The Anaphor is a rhetorical figure of word repetitions, like the anadiplose or the epipher and is used as a stylistic device to structure and rhythmize texts. The word anaphor can be derived from the Greek and roughly means to lead back or also to relate back (gr. ἀναφορά (anaphorá)).

The anaphor describes that Repetition - once or several times - of a word or a sentence at the start consecutive verses, stanzas or even sentences or parts of sentences. This can result in a reinforcing effect unfold through haunting repetition.

I write now, I write, what I want, I write for my life gladly. would therefore be a simple sentence that illustrates the structure.

In the literature we find numerous examples of the anaphor, which is why it can be counted among the most common rhetorical figures without question. Especially in religious texts such as the Bible, the use of the repetitive anaphor is common practice.

Structure of the anaphor

The anaphora is always a form of repetition and can be identified as such quite easily. It follows a simple pattern, as it always repeats a word or part of a sentence in the following verse or sentence at the beginning that has already introduced it.



The above quote comes from Friedrich Schiller's drama The Fiesco conspiracy in Genoa and also reveals the use of the anaphor and, apparently, its effect. By repeating the two words The Moor what is said is strengthened, so to speak.

Furthermore, the repetition gives the sentence a certain dynamic of its own, as it gets a certain rhythm, which puts the emphasis on the word pair The Moor lies.

Effect of the anaphor

Let's look at another example, it can also be shown to what extent the anaphora not only intensifies or rhythmizes the effect of a sentence, but also almost "hammering" what is said into the reader.



Duke Otto speaks these words in Grillparzer's work A faithful servant of his master to the queen. Here the emphasis is on repeating the word Bywhich, as it were, introduces the enumerated words and gives them a separate urgency awards.

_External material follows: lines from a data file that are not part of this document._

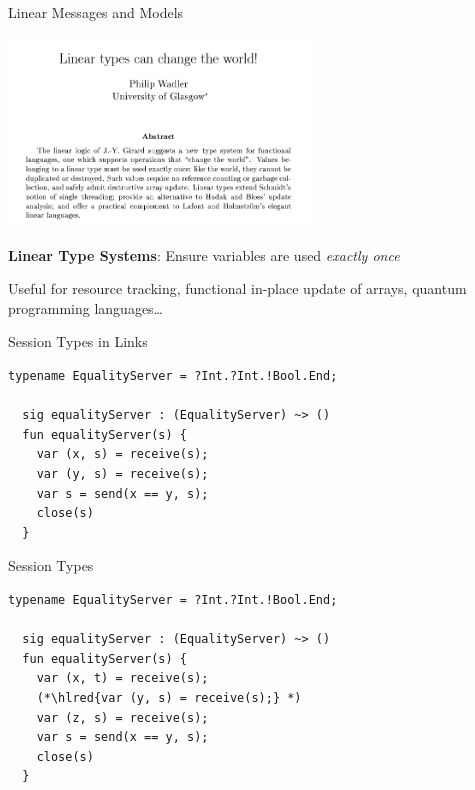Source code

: \documentclass[11.5pt, aspectratio=169]{beamer}
\begin{document}

\begin{frame}{Linear Messages and Models}

  \begin{center}
    \includegraphics[width=0.6\textwidth]{images/linear-types.png}
  \end{center}

  \begin{fullpageitemize}
  \item \textbf{Linear Type Systems}: Ensure variables are used \emph{exactly once}
  \begin{itemize}
    \itemR Useful for resource tracking, functional in-place update of arrays, quantum programming languages\ldots
  \end{itemize}
  \end{fullpageitemize}

\end{frame}

\begin{frame}[fragile]{Session Types in Links}

\begin{lstlisting}[language=links]
  typename EqualityServer = ?Int.?Int.!Bool.End;

  sig equalityServer : (EqualityServer) ~> ()
  fun equalityServer(s) {
    var (x, s) = receive(s);
    var (y, s) = receive(s);
    var s = send(x == y, s);
    close(s)
  }
\end{lstlisting}
\end{frame}

\begin{frame}[fragile]{Session Types}
\begin{lstlisting}[language=links]
  typename EqualityServer = ?Int.?Int.!Bool.End;

  sig equalityServer : (EqualityServer) ~> ()
  fun equalityServer(s) {
    var (x, t) = receive(s);
    (*\hlred{var (y, s) = receive(s);} *)
    var (z, s) = receive(s);
    var s = send(x == y, s);
    close(s)
  }
\end{lstlisting}
\end{frame}
\end{document}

Figuratively speaking, one could think that the recipient (that is, we) pauses at every “through” and thus takes in the individual words much more intensely, perhaps more consciously. However, that belongs more to an interpretation of the text.

More examples of the anaphor

The book of unrest, Fernando Passoa
How tiringto be loved, to be truly loved! How tiringto be the object of someone else's emotional stress! If one has always wanted to see oneself free, always free, suddenly burdening oneself with the burden of responsibility, reciprocating feelings and being decent enough not to withdraw so that no one thinks that one is a prince in Things emotion and at the same time reject the highest that a human soul can give. How tiringto see our existence entirely dependent on the emotional relationship with another person! How tiringof being forced to love a little too, albeit without the full reciprocation!
In the foreign, Joseph von Eichendorff
I hear the brooks rustling / In the forest here and there, / In the forest in the noise / I don't know where I am.
Threepenny Opera, Bertolt Brecht
Yes there you can only lie down Yes there one must be cold and heartless. / Yes there so much could happen. / Oh, there’s only: no!

Similar stylistic devices

However, the anaphora can quickly be confused with other stylistic figures, which is why it is always worth taking a second look at the relevant text passage. For example, the epipher is only a reflection of the anaphor, since the literal repetition is at the end of the respective sentences and not at the beginning.